In welchem Bereich wird Storytelling laut dem Text über Storytelling in Veränderungsprozessen bisher noch stiefkindlich behandelt?

=== Text zur Prüfung ===

Motive beim Storytelling in Veränderungsprozessen

Gastbeitrag von | 28.08.2023

Storytelling hat sich in den letzten Jahren zu einer Wunderwaffe für alle Unternehmensbereiche entwickelt. Von Marketing und Vertrieb über Trainings bis hin zum Recruiting setzen Kommunikatoren auf die Kraft der Geschichten. Nur in der Kommunikation von Veränderungsprozessen wird es bisher noch stiefkindlich behandelt, obwohl es uns im Blut liegt, unsere Mitmenschen durch das Erzählen von Geschichten zum Umdenken oder anders handeln zu bewegen.

=== Auszüge aus Datensätzen ===

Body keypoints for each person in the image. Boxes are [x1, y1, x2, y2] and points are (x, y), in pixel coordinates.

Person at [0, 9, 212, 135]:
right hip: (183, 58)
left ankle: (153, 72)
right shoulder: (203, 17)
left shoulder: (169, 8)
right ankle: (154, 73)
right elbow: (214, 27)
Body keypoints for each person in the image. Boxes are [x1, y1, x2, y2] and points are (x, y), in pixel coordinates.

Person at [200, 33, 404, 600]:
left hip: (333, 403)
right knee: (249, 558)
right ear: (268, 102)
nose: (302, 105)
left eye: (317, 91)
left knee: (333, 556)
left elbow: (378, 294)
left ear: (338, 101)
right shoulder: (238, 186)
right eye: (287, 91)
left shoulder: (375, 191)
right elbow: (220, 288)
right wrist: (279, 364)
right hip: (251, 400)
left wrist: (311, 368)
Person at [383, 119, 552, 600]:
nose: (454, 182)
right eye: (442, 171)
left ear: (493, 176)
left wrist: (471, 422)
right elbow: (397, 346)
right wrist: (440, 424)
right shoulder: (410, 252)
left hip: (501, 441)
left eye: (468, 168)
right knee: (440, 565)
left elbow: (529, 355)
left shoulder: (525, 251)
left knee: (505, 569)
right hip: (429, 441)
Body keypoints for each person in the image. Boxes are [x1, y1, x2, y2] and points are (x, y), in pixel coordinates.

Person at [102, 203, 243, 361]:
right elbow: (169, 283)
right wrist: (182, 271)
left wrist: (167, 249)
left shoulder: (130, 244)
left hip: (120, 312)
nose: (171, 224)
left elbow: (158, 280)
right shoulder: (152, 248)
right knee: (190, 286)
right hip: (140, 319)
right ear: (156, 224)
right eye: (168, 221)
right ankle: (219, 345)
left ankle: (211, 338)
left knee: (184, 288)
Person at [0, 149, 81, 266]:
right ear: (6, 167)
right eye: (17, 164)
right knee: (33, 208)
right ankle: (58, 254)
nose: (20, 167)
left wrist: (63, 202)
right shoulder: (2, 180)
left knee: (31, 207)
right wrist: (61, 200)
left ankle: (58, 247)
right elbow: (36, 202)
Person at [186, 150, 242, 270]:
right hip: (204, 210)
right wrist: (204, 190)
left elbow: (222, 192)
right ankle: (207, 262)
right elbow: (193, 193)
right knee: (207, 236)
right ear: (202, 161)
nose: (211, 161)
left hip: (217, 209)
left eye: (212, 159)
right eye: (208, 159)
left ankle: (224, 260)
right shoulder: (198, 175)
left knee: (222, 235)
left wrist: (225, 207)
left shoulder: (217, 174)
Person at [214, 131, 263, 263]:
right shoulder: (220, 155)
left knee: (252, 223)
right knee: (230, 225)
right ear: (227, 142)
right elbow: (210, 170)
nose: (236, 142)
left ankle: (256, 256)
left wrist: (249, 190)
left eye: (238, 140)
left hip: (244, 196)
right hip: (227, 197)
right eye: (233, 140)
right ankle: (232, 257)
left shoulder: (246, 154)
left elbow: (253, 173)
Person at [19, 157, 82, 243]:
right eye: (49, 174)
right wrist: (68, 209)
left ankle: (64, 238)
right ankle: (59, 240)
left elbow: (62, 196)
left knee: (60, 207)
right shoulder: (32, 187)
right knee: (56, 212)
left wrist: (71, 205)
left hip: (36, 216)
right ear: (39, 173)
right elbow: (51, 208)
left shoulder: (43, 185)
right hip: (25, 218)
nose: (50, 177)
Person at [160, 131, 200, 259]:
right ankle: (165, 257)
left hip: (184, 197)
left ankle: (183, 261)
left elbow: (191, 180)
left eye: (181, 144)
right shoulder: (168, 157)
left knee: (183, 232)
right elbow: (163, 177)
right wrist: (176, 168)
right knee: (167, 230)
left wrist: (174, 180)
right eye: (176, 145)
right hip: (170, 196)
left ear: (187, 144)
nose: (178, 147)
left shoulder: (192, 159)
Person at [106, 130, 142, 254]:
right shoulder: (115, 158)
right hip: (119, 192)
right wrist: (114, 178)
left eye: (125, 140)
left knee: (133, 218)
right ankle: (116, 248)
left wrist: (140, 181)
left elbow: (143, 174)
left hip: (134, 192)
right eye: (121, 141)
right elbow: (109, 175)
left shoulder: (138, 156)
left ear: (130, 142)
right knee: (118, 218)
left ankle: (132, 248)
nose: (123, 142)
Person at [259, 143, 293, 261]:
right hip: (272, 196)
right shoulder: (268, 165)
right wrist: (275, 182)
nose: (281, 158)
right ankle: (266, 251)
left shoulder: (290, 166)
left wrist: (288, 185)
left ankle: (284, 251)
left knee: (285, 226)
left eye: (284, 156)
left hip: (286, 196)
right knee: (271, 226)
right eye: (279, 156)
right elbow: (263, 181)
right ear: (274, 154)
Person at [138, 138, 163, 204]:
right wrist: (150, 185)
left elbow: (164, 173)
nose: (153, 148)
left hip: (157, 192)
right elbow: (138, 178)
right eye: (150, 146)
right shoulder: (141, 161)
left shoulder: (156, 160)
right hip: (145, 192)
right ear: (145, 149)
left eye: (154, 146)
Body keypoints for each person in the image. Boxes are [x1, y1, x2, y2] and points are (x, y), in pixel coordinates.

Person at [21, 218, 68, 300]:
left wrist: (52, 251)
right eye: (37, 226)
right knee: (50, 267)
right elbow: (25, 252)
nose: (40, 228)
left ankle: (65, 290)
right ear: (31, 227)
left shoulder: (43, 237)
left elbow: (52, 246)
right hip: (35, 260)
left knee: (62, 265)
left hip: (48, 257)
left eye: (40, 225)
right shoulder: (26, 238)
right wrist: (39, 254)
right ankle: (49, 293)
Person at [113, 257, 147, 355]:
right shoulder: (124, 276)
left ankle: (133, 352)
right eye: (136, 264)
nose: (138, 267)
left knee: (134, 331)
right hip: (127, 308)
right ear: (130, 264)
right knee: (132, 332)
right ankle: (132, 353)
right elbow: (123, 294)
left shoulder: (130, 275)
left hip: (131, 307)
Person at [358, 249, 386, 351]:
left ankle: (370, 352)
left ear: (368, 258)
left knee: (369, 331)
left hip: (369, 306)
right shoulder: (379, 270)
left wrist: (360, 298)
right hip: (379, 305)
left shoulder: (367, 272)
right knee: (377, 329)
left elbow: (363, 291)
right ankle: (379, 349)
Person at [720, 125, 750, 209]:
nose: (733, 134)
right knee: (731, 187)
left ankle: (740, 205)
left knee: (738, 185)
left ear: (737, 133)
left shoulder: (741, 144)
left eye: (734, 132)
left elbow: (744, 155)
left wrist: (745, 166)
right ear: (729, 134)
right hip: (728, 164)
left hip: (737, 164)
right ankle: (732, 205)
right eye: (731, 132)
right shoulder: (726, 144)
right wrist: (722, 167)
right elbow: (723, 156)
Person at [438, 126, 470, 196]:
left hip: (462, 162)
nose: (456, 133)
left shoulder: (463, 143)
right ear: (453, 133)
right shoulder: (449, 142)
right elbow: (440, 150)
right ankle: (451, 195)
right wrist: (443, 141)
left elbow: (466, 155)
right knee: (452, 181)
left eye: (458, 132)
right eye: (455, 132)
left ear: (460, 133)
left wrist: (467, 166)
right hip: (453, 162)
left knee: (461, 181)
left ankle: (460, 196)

===
=== Auszüge aus Datensätzen ===

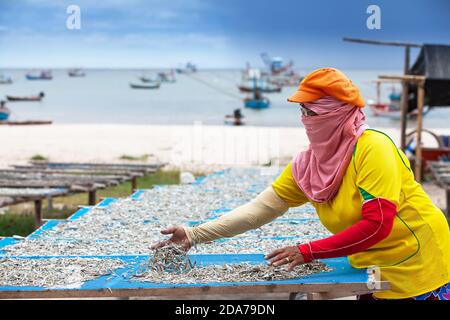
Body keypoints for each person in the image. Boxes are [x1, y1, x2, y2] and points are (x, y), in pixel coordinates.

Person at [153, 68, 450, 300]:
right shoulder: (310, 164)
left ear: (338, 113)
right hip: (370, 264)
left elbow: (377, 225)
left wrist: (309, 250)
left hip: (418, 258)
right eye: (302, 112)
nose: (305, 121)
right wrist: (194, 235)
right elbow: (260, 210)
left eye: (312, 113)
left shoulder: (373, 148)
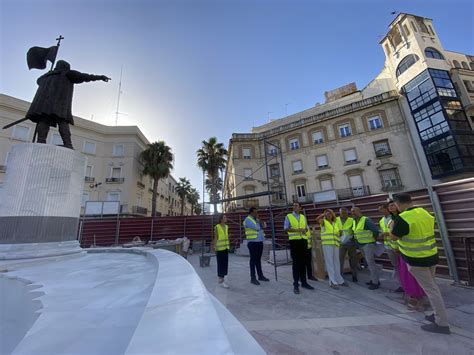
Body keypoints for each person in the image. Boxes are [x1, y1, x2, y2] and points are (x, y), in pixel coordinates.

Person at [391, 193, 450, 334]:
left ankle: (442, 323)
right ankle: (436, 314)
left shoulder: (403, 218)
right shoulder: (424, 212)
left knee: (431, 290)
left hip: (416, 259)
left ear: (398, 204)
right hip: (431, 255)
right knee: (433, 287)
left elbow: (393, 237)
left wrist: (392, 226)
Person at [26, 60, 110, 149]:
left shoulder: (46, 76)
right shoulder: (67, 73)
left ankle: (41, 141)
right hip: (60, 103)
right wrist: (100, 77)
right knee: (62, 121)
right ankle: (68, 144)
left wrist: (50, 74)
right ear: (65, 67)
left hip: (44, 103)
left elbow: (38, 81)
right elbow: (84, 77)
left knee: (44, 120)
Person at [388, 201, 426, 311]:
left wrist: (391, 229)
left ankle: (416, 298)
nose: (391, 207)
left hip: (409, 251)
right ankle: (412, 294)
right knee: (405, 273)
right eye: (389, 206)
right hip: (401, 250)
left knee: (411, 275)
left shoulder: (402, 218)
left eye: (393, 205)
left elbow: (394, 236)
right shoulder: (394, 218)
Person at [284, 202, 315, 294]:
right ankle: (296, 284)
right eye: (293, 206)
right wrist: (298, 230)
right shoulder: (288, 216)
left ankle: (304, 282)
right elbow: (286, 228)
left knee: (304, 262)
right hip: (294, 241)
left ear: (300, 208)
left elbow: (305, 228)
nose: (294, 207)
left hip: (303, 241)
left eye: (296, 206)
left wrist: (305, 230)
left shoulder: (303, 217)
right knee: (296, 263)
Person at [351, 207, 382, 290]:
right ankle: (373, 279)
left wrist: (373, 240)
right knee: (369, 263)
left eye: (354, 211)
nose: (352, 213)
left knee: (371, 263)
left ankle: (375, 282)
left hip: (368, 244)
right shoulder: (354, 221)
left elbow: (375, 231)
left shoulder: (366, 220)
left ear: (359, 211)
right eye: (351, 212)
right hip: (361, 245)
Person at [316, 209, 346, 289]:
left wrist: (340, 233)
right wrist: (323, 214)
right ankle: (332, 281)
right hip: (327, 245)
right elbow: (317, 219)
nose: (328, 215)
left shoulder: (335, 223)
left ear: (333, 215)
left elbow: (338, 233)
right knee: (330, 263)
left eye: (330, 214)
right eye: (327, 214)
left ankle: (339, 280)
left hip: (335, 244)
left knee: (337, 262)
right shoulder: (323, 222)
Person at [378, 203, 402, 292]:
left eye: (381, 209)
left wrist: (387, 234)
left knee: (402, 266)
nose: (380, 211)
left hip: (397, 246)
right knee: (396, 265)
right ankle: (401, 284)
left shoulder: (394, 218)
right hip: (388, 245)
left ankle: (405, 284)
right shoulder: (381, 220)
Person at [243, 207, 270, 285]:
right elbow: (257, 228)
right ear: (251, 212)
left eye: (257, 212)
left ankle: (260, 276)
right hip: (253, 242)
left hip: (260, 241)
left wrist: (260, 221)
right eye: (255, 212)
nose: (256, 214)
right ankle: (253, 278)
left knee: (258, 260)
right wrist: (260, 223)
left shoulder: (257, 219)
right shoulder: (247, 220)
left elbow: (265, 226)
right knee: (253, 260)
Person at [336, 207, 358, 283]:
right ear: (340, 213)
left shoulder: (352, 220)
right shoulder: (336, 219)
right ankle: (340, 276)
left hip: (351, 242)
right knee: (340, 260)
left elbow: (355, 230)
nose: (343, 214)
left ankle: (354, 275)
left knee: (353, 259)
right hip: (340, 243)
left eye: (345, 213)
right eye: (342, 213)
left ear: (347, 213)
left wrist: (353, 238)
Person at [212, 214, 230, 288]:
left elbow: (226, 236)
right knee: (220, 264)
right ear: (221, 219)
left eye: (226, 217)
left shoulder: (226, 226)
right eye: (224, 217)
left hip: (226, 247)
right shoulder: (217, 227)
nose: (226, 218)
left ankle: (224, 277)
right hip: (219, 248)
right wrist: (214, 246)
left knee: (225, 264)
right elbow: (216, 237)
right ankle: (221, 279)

===
=== Auszüge aus Datensätzen ===

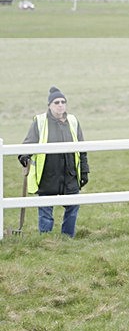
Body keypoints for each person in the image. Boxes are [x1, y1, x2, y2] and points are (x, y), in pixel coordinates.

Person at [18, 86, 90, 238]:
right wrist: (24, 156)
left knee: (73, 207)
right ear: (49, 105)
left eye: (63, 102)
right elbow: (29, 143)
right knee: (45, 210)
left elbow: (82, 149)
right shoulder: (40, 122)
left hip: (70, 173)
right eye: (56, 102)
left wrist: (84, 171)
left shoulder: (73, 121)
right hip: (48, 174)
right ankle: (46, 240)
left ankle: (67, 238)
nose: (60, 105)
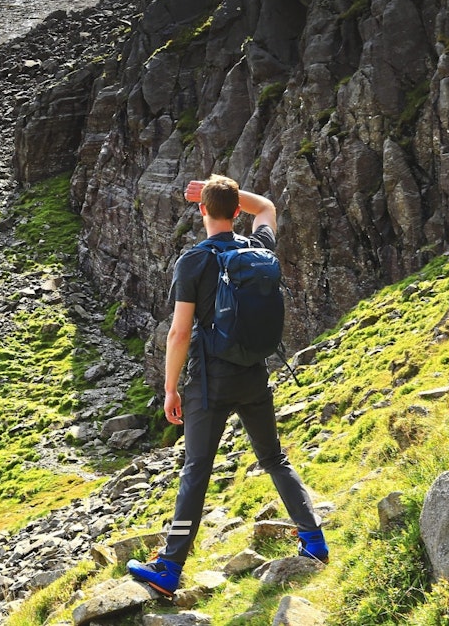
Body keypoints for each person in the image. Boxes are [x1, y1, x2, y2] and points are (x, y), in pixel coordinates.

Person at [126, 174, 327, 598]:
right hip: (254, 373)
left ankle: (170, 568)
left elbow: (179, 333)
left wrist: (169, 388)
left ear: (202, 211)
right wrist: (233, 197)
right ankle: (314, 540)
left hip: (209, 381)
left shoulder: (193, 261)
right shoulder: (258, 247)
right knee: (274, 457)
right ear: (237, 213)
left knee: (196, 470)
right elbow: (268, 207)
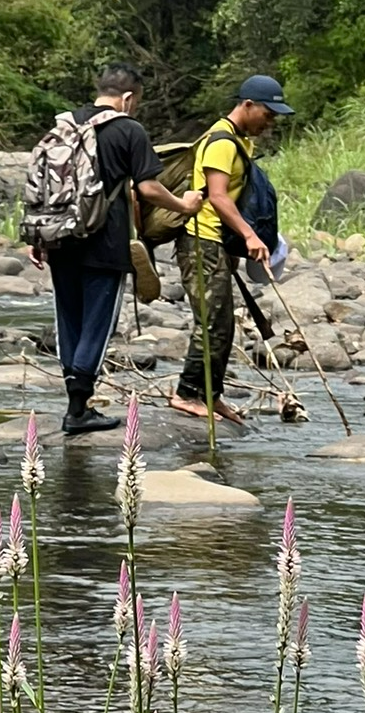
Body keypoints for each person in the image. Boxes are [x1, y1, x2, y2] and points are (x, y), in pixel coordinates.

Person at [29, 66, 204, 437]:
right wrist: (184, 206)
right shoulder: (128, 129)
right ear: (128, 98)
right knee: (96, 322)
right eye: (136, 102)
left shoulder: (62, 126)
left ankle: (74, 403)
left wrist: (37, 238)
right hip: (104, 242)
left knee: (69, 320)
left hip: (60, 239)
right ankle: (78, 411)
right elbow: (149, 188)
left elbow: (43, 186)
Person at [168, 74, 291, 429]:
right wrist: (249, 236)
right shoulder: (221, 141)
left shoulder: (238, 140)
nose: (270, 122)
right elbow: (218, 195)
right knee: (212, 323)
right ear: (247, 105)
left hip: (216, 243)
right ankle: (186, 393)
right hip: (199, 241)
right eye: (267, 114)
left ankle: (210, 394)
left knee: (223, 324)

===

## Antwort:
In der Kommunikation von Veränderungsprozessen.